Africa

Thomas Sankara remains: Burkina Faso orders exhumation

Thomas Sankara in 1986 Image copyright AFP
Image caption Thomas Sankara was seen by his supporters as incorruptible

The government of Burkina Faso has ordered the exhumation of the remains of Thomas Sankara, the former president who was killed in a 1987 coup.

The move means the remains can be formally identified - a long-standing demand of Mr Sankara's supporters, who wanted proof that the remains were his.

Mr Sankara - seen as Africa's Che Guevara - was hastily buried in a coup led by his successor, Blaise Compaore.

Mr Compaore quit the presidency amid massive street protests last October.

While he was in office, a Burkina Faso court blocked a request by Mr Sankara's family for his remains to be exhumed.

Mr Compaore has always denied being involved in the ex-leader's killing, insisting that the "facts are known" and he has "nothing to hide".

Problem 1
In the Sankara article, in what year was Thomas Sankara killed in a coup?
Problem 2
Carry the Sankara article forward from its last sentence.
The material that follows has no connection to the Sankara article.

Given data

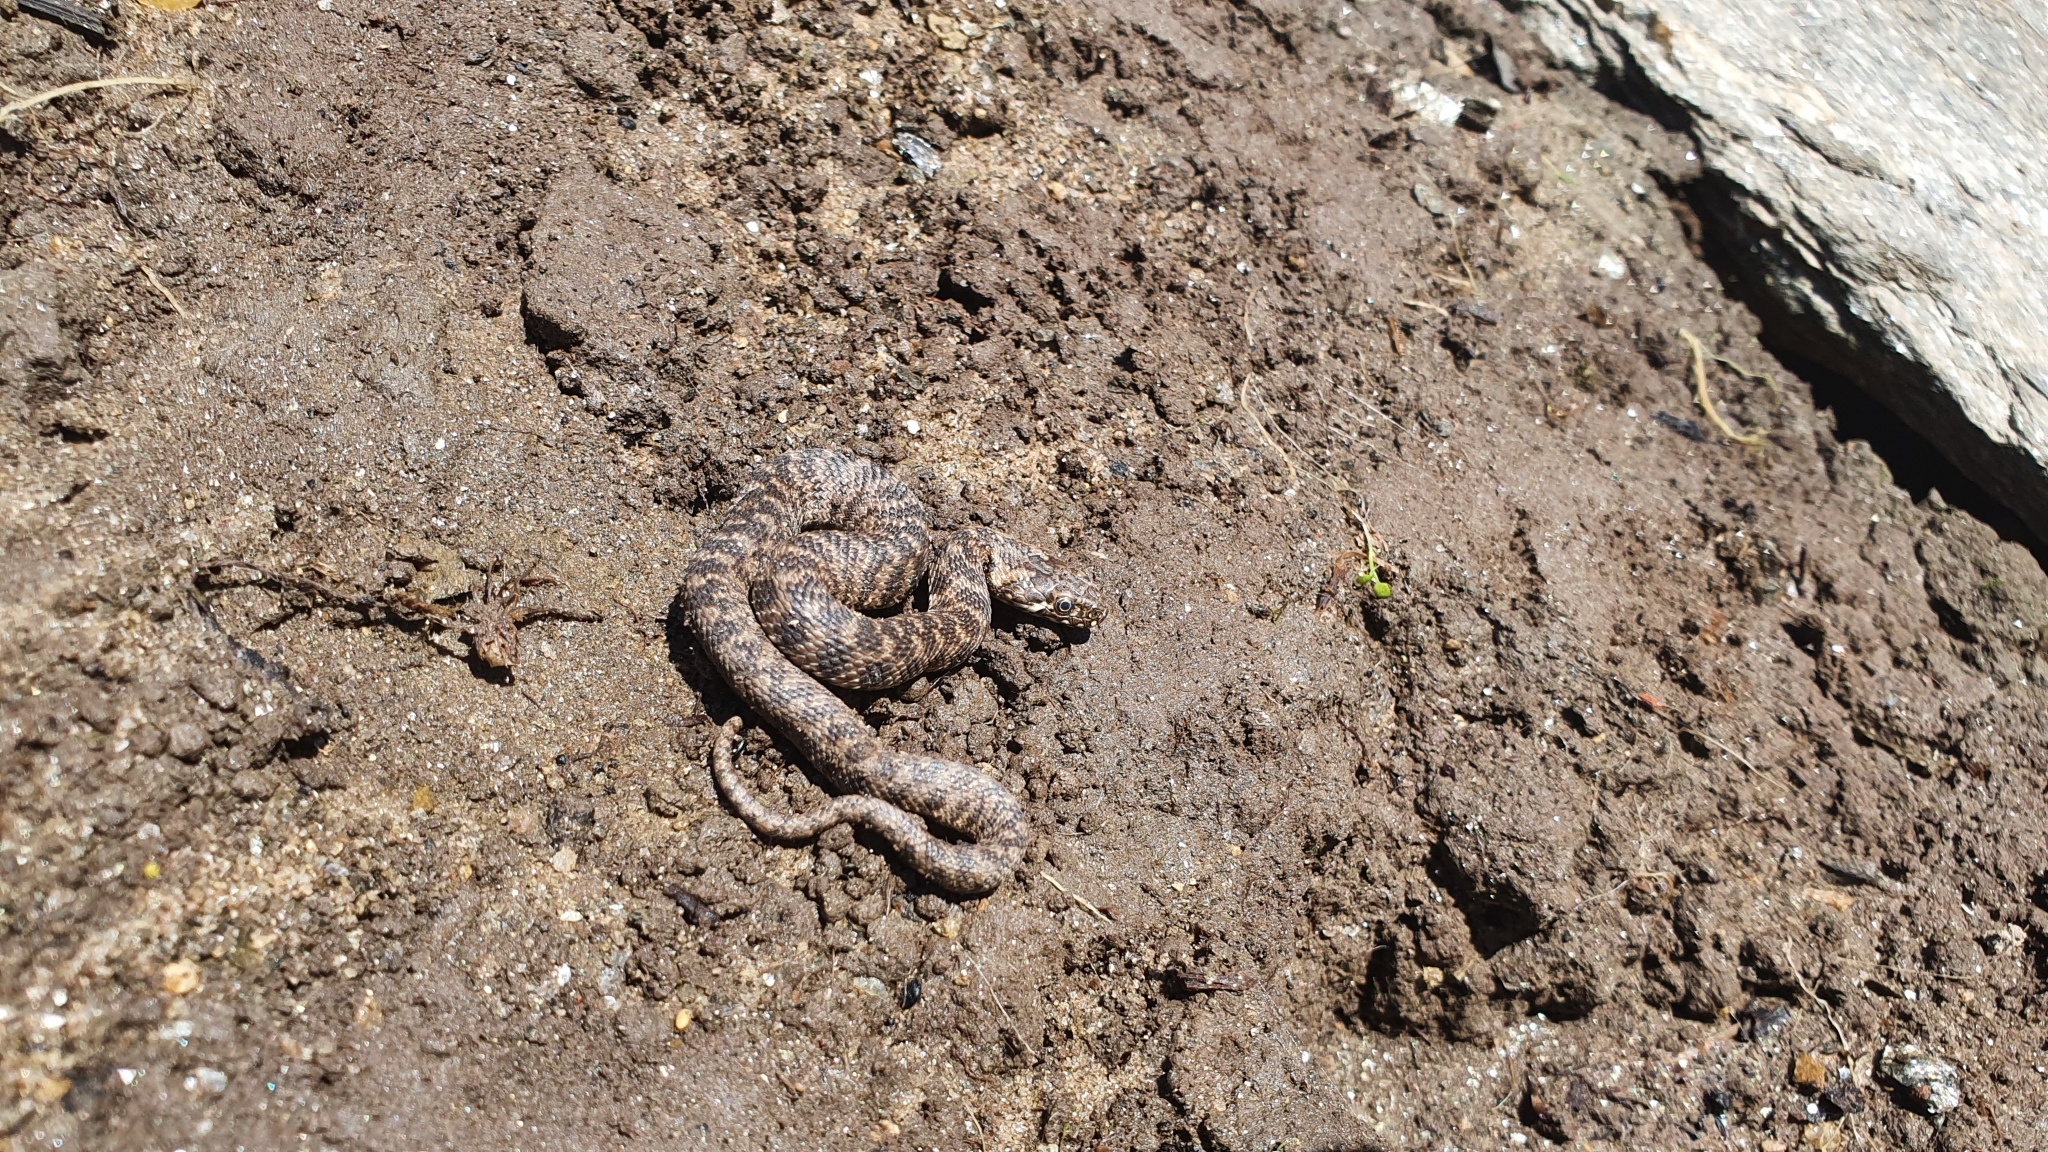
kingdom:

Written answer 1
1987

Written answer 2
Image copyright AFP
Image caption Mr Sankara remains popular in many parts of Africa

The new government in Burkina Faso, headed by Michel Kafando, said Mr Sankara's family would be given the means to help identify the corpse, according to the AFP news agency.

Miriam Sankara, the former leader's widow, told the BBC French service the family had not asked for the government's help - and had yet to be officially contacted.

"We, the family... cannot exhume the corpse," she said. "We want the judiciary to do it.

"And if they do it, it should be in the context of a judicial process that we have always demanded, in the context of finding out the truth and the helping in the search for President Sankara's murderers. "

Mr Sankara, a Marxist revolutionary, became president in 1983 after an internal power struggle. He led his country for four years until his death at the age of 37.


Who was Thomas Sankara?

  • A captain in army of Upper Volta, a former French colony in West Africa
  • Instrumental in the coup that ousted Col Saye Zerbo as president in 1982
  • Took power from Maj Jean-Baptiste Ouedraogo in an internal power struggle and became president in August 1983
  • Adopted radical left-wing policies and sought to reduce government corruption
  • Changed the name of the country from Upper Volta to Burkina Faso, which means "the land of upright men"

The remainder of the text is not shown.